To have carried the #QueensBatonRelay2022 and to be able to raise awareness for my condition – NeuroEndocrine Cancer is just awesome!”

 

 

Watching the countdown to the Commonwealth Games on tv and seeing our beloved Sir Lenny Henry carrying the baton into the City, and seeing the Red Arrows flying across #Lichfield just added to the excitement of it all happening on our doorstep!

 

 

To raise awareness of my condition- NeuroEndocrine Cancer – I wore my zebra print socks and had some photos taken – I carried the Commonwealth baton for so many reasons…..!

 

“Here’s to my fellow fighters, my NET nurses and my friends on the NET natter groups! You’ll know what I was going through, my worries, and by not eating and taking meds, just so that I could be there (and not in the bathroom!)”

 

 

 

I’m here, enjoying life, taking part and watching the athletes who are at the peak of their game! I marvelled at at their endeavours, clapped and cheered them on and am almost hoarse from singing our anthem. . .and at the closing ceremony, I watched the baton I carried being passed onto the 2026 hosts, Victoria in Australia.

 

Jane also created a fundraiser, on Facebook, raising more than £500 for NCUK – and would like to say:

“Thank you to everyone who has supported me and continues to in oh so many ways!”

 

 

 

 

During the Games, the NHS Better Health – Let’s do this Commonwealth Games campaign – has been running. It focused on how staying active can help provide better mental health – aiming to motivate and inspire people to try something new, taking advantage of the Commonwealth Games as a potential moment to improve health and wellbeing.

How exercise can help
There are very good reasons for exercising. It can improve your quality of life and help you feel better. Regular exercise can reduce stress and give you more energy.

 

 

 

 

Research has shown that there is strong evidence that certain ways of being active can help people with cancer:

• reduce anxiety
• improve depression
• reduce fatigue
• improve quality of life during and after cancer treatment
• prevent or improve lymphoedema (a type of swelling caused by
treatment to lymph nodes)
• improve general physical functioning

 

 

 

 

However for some people, with certain types of cancer or those on particular treatments, care may need to be taken and you might need to avoid some types of exercise – talk things through with your care team.

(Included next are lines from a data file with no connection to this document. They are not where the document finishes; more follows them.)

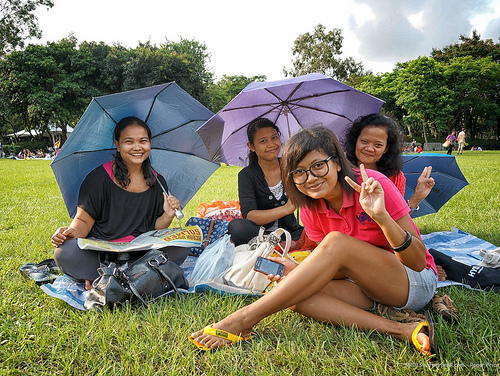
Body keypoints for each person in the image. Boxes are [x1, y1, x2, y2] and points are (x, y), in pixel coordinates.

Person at [190, 127, 438, 357]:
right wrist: (301, 272)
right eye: (299, 172)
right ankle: (401, 330)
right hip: (366, 287)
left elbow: (417, 262)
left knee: (335, 243)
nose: (310, 178)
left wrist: (382, 217)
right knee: (293, 294)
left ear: (338, 163)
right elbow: (339, 267)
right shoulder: (310, 209)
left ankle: (243, 320)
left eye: (318, 166)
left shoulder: (373, 185)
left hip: (413, 282)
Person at [51, 116, 188, 290]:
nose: (137, 147)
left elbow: (155, 231)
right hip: (101, 253)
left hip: (140, 253)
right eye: (129, 141)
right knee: (66, 252)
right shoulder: (99, 177)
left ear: (150, 143)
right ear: (117, 144)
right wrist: (72, 232)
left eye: (143, 141)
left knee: (181, 246)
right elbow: (84, 220)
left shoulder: (157, 181)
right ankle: (137, 277)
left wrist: (167, 214)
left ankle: (107, 278)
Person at [227, 117, 303, 246]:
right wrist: (286, 209)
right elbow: (250, 215)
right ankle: (274, 245)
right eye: (263, 141)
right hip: (261, 235)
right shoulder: (247, 175)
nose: (271, 144)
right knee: (237, 226)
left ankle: (284, 245)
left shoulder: (291, 166)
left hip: (292, 232)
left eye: (274, 137)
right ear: (251, 146)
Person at [343, 114, 434, 215]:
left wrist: (417, 197)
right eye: (364, 141)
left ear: (386, 148)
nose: (369, 148)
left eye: (378, 145)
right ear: (355, 140)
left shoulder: (395, 177)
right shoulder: (338, 169)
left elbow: (398, 222)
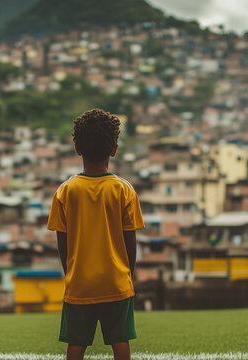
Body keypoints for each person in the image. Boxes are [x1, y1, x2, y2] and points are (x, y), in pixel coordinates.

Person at [47, 109, 144, 360]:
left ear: (77, 147)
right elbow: (129, 240)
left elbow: (63, 242)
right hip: (116, 282)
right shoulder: (124, 190)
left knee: (76, 346)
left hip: (80, 284)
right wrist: (128, 276)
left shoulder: (64, 191)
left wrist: (71, 274)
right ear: (114, 148)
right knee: (120, 343)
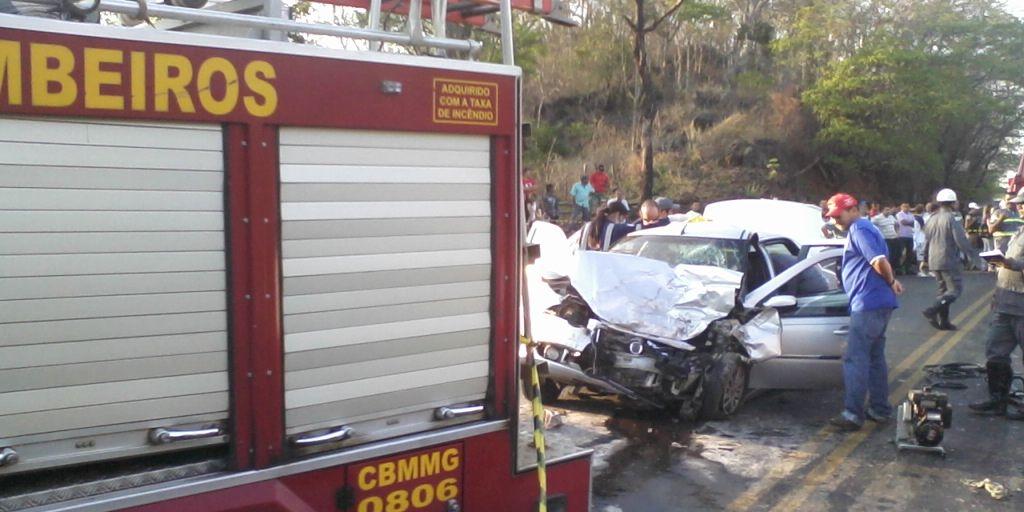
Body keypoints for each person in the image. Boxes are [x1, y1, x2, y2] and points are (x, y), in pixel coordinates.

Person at [824, 193, 902, 431]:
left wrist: (890, 281)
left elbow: (877, 261)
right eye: (832, 217)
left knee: (855, 358)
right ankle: (879, 409)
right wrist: (891, 283)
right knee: (875, 358)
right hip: (877, 302)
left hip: (867, 303)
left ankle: (852, 414)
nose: (836, 220)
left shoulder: (859, 229)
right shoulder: (863, 227)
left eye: (839, 215)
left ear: (853, 210)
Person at [969, 190, 1024, 420]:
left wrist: (1009, 262)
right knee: (995, 352)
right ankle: (998, 399)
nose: (1020, 207)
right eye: (1019, 204)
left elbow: (1015, 263)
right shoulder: (1019, 231)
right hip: (1005, 303)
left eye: (1023, 204)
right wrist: (996, 295)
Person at [923, 188, 983, 330]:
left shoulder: (932, 218)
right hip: (948, 259)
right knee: (955, 290)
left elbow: (927, 240)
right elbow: (961, 240)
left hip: (934, 259)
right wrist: (974, 257)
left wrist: (925, 259)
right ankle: (932, 310)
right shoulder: (952, 218)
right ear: (952, 203)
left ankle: (944, 321)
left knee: (943, 292)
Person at [872, 207, 901, 274]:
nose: (888, 211)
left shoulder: (891, 217)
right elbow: (871, 225)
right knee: (889, 255)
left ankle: (894, 269)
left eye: (889, 210)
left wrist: (897, 233)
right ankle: (888, 270)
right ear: (882, 211)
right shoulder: (877, 218)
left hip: (894, 238)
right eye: (886, 210)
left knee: (896, 254)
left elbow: (897, 224)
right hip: (885, 239)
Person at [896, 203, 916, 274]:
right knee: (901, 253)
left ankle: (908, 268)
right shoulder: (899, 214)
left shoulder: (911, 214)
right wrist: (909, 223)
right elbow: (903, 222)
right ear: (901, 207)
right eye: (904, 207)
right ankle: (900, 268)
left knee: (910, 253)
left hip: (910, 235)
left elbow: (914, 223)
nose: (906, 208)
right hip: (902, 235)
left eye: (907, 207)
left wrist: (909, 223)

Being physically active, is not just about athlete-level exercise, it is about any movement that uses your muscles and more energy than when you’re resting. Being physically active doesn’t have to mean joining a gym or an exercise class. It can also be walking to the shops, walking up the stairs, gardening or dancing.

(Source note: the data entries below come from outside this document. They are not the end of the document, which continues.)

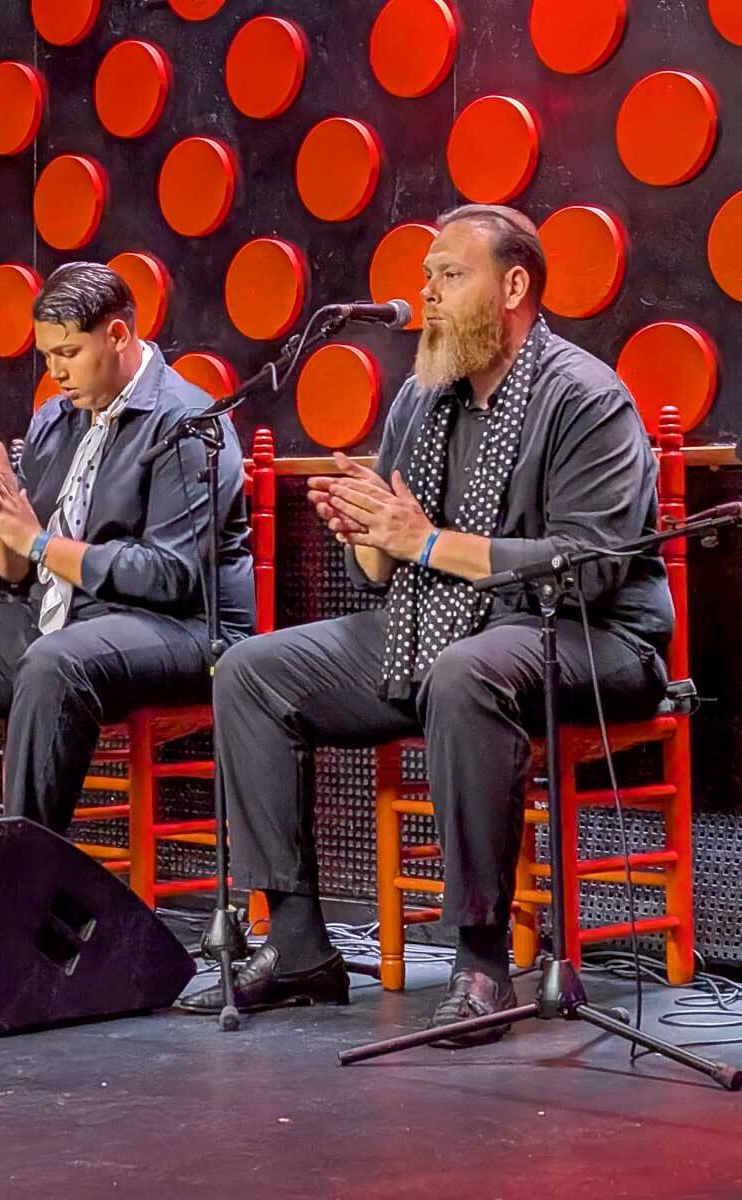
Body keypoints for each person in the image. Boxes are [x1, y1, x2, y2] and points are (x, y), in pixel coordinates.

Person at [181, 205, 673, 1043]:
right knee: (254, 671)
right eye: (426, 277)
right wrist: (368, 536)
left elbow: (589, 568)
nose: (428, 295)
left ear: (513, 285)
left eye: (451, 275)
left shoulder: (586, 397)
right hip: (441, 625)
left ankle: (481, 962)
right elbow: (385, 564)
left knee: (468, 673)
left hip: (586, 637)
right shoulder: (421, 396)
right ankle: (299, 947)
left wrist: (425, 541)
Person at [0, 261, 254, 833]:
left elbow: (170, 575)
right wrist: (3, 520)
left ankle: (22, 887)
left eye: (67, 353)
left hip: (183, 630)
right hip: (66, 619)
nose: (55, 372)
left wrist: (41, 540)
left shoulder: (186, 421)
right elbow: (15, 573)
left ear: (118, 335)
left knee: (55, 663)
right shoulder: (54, 420)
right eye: (47, 355)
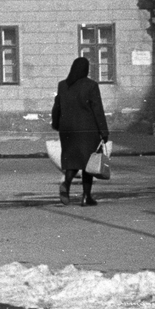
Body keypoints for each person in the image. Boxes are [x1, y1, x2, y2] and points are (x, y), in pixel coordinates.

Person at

There are two types of physical activity:

• aerobic – this uses more oxygen and improves the way your heart (cardiovascular system) works, for example, running
• anaerobic – which increases your muscle strength and mass, for example, weight training

Physical activity can also be of a:

• moderate intensity – this is when the activity makes you feel warmer, and breathe faster, but you can still talk; for example, brisk walking, cycling, swimming, gardening or housework
• vigorous intensity – this is an activity that raises your heart rate and makes you start to sweat
and feel out of breath, for example, running, aerobics, netball, football, and fast cycling

CRUK

Cancer, and/or it’s treatments, can put a lot of extra strain on your body, but there are some activities, hints and tips, that can help in preparing yourself physically and psychologically that can make it easier to cope with treatment and to recover afterwards:

 https://www.neuroendocrinecancer.org.uk/neuroendocrine-cancer/treatments/preparing-for-treatment/
So, as the smoke from the fireworks at the closing ceremony drifts away, we send congratulations to Jane – for being nominated to be a baton-bearer, for being able to participate, in what was an amazing event : 176 medals for England, 51 for Scotland, 28 for Wales and 18 for Northern Ireland – and 72 nations coming together.

Thank you to the athletes and all involved for – inspiring, engaging and connecting communities . . .

. . . and a special Thank You to Jane – our own inspirational individual – for flying our flag: raising awareness and funds for our own Neuroendocrine Cancer community.